Exercise instructions:
Please update the records below by replacing each "Worldwide" with "Global" and leaving everything else unchanged.

[Text extracted from pages]
▼
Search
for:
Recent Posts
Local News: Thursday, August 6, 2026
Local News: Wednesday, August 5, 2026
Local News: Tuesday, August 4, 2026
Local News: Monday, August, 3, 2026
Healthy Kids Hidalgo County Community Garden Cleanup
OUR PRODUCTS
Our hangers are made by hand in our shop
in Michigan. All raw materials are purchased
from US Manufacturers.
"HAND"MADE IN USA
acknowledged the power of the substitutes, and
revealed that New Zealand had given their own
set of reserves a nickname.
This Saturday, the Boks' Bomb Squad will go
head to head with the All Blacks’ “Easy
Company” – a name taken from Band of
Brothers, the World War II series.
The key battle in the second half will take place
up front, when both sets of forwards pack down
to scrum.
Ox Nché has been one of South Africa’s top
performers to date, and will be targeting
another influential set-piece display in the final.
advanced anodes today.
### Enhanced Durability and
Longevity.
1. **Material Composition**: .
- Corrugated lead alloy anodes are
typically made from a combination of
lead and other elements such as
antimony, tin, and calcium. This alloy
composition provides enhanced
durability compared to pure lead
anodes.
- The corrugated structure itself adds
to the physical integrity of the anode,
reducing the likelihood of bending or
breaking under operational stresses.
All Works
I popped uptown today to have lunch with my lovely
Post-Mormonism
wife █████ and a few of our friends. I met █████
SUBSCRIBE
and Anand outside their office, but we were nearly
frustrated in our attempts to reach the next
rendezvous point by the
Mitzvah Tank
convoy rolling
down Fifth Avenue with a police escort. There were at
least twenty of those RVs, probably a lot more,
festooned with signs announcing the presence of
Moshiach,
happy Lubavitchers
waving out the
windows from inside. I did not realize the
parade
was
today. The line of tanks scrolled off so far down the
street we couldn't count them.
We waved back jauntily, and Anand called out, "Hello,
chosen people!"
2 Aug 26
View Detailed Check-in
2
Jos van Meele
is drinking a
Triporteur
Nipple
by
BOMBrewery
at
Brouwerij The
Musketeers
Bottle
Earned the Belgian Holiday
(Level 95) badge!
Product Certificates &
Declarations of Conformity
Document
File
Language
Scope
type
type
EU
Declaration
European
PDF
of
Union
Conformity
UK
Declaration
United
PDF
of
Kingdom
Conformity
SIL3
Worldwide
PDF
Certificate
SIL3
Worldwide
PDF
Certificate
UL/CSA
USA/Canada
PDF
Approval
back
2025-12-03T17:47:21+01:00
▲
Solution to this problem:
Search
for:
Recent Posts
Local News: Thursday, August 6, 2026
Local News: Wednesday, August 5, 2026
Local News: Tuesday, August 4, 2026
Local News: Monday, August, 3, 2026
Healthy Kids Hidalgo County Community Garden Cleanup
OUR PRODUCTS
Our hangers are made by hand in our shop
in Michigan. All raw materials are purchased
from US Manufacturers.
"HAND"MADE IN USA
acknowledged the power of the substitutes, and
revealed that New Zealand had given their own
set of reserves a nickname.
This Saturday, the Boks' Bomb Squad will go
head to head with the All Blacks’ “Easy
Company” – a name taken from Band of
Brothers, the World War II series.
The key battle in the second half will take place
up front, when both sets of forwards pack down
to scrum.
Ox Nché has been one of South Africa’s top
performers to date, and will be targeting
another influential set-piece display in the final.
advanced anodes today.
### Enhanced Durability and
Longevity.
1. **Material Composition**: .
- Corrugated lead alloy anodes are
typically made from a combination of
lead and other elements such as
antimony, tin, and calcium. This alloy
composition provides enhanced
durability compared to pure lead
anodes.
- The corrugated structure itself adds
to the physical integrity of the anode,
reducing the likelihood of bending or
breaking under operational stresses.
All Works
I popped uptown today to have lunch with my lovely
Post-Mormonism
wife █████ and a few of our friends. I met █████
SUBSCRIBE
and Anand outside their office, but we were nearly
frustrated in our attempts to reach the next
rendezvous point by the
Mitzvah Tank
convoy rolling
down Fifth Avenue with a police escort. There were at
least twenty of those RVs, probably a lot more,
festooned with signs announcing the presence of
Moshiach,
happy Lubavitchers
waving out the
windows from inside. I did not realize the
parade
was
today. The line of tanks scrolled off so far down the
street we couldn't count them.
We waved back jauntily, and Anand called out, "Hello,
chosen people!"
2 Aug 26
View Detailed Check-in
2
Jos van Meele
is drinking a
Triporteur
Nipple
by
BOMBrewery
at
Brouwerij The
Musketeers
Bottle
Earned the Belgian Holiday
(Level 95) badge!
Product Certificates &
Declarations of Conformity
Document
File
Language
Scope
type
type
EU
Declaration
European
PDF
of
Union
Conformity
UK
Declaration
United
PDF
of
Kingdom
Conformity
SIL3
Global
PDF
Certificate
SIL3
Global
PDF
Certificate
UL/CSA
USA/Canada
PDF
Approval
back
2025-12-03T17:47:21+01:00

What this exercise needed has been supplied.